## Source extract

◇ ◇ ◇ ◇

Almost tragically it would seem, the 20th century ended and this fed the 21st century fixation. This completely arbitrary boundary between eras spawned an entirely illusory notion that the world was now a radically new place, one that was characterised by an unimaginable rate of change. In this new era, we would have to totally re-think our approach to business and, crucially, education. Gone was the staid old 20th century when it seems that rote learning would get you by. Now, 21st century skills were needed; creativity, innovation, flexibility, adaptability, the ability to work in teams, the ability to think outside the box. Somehow we have to be able to prepare our young people for jobs that don’t even exist! Haven’t we been here before actually?
21st century mania rears its ugly head every year at Leaving Cert results time when everyone who has ever been to school becomes an expert on education and proceeds to tell us how we’re getting it all wrong. We are bombarded with claims for the need to ‘teach’ problem solving, creative thinking, teamwork, adaptability, to ‘learn to learn’. Rote learning is frequently derided (understandably) but it is as if rote learning was a policy of the education system and not an unavoidable consequence of the need for a robust and transparent examination system. And of course, the ‘knowledge economy’ is frequently mentioned.
It is easy to dismiss the term ‘knowledge economy’ as just another meaningless bit of jargon. But I think the term is a revealing one. I think it stems from fear and desperation and the realisation that this country has some serious problems ahead of it. The term ‘knowledge economy’ is an expression of denial.
Throughout its history, Ireland, has consistently failed to create a sustainable economy. Social cohesion has been maintained largely through the safety valve of emigration. Now in a western world in which many traditional forms of work have been outsourced to emerging economies, even greater challenges lie ahead in sustaining a viable economy, especially here in Ireland. So, we have created a sort of mythical future – the ‘knowledge economy’ in which everyone is educated to the hilt especially in STEM subjects (whether they like it or not), where they work in creative and innovative ways, providing the world with knowledge and expertise and high tech ‘stuff’. But this is the stuff of fantasy and the 21st century fetish is just part of it.

◇ ◇ ◇ ◇

## Data extract
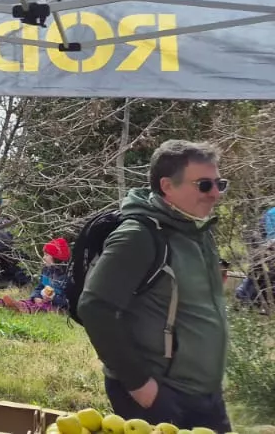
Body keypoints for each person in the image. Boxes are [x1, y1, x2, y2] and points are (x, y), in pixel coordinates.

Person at [77, 140, 232, 431]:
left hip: (205, 395)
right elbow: (95, 307)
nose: (215, 194)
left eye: (219, 184)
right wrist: (140, 386)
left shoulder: (196, 230)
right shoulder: (138, 235)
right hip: (161, 394)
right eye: (204, 185)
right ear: (167, 186)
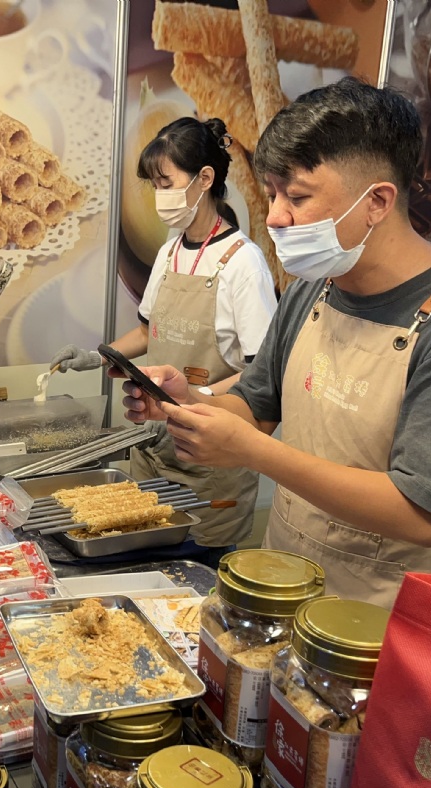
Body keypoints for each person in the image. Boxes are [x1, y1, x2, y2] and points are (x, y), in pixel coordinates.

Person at [120, 79, 431, 608]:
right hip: (285, 581)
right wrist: (189, 403)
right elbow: (257, 407)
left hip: (388, 616)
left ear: (376, 201)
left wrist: (254, 453)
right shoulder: (313, 288)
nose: (274, 216)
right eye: (271, 193)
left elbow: (422, 514)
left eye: (297, 196)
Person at [52, 117, 276, 559]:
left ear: (204, 179)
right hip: (155, 450)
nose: (159, 195)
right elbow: (147, 330)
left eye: (166, 183)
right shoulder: (170, 252)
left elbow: (260, 374)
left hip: (208, 460)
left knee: (196, 571)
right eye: (154, 185)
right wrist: (99, 357)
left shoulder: (243, 263)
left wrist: (193, 399)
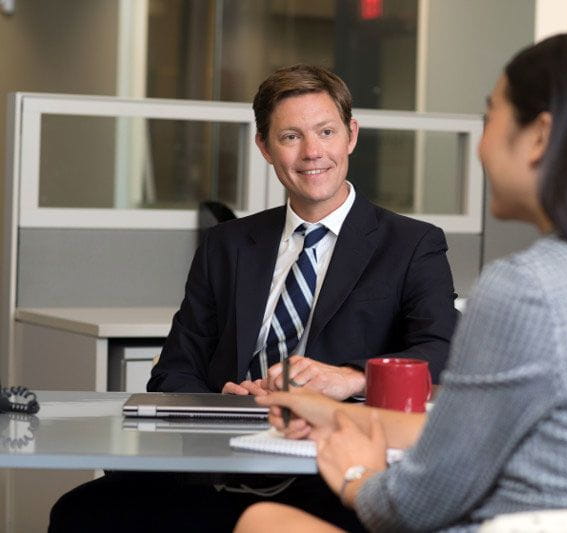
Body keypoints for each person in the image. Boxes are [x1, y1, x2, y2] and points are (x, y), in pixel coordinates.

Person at [234, 33, 567, 533]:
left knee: (262, 520)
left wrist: (357, 477)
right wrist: (335, 415)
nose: (482, 147)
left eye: (491, 117)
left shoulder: (526, 288)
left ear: (539, 137)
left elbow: (410, 507)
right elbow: (461, 432)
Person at [49, 65, 457, 533]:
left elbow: (441, 353)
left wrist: (348, 379)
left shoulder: (411, 244)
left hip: (327, 464)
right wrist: (219, 399)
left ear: (351, 135)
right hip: (227, 457)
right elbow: (174, 371)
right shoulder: (227, 244)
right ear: (264, 147)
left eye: (326, 132)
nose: (312, 152)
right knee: (81, 511)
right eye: (290, 137)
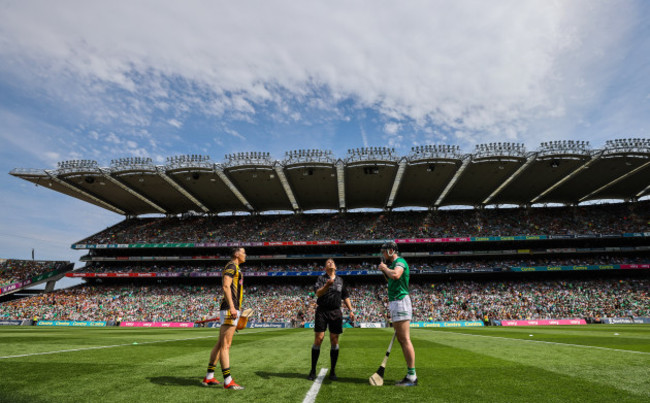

◇ ◇ ◇ ◇

## Your instructions
Reproduce the portion of the education commentary starting with "It is easy to" and going on through "expression of denial.". The data can be set aside; nothing here depends on it.

## Solved exercise
It is easy to dismiss the term ‘knowledge economy’ as just another meaningless bit of jargon. But I think the term is a revealing one. I think it stems from fear and desperation and the realisation that this country has some serious problems ahead of it. The term ‘knowledge economy’ is an expression of denial.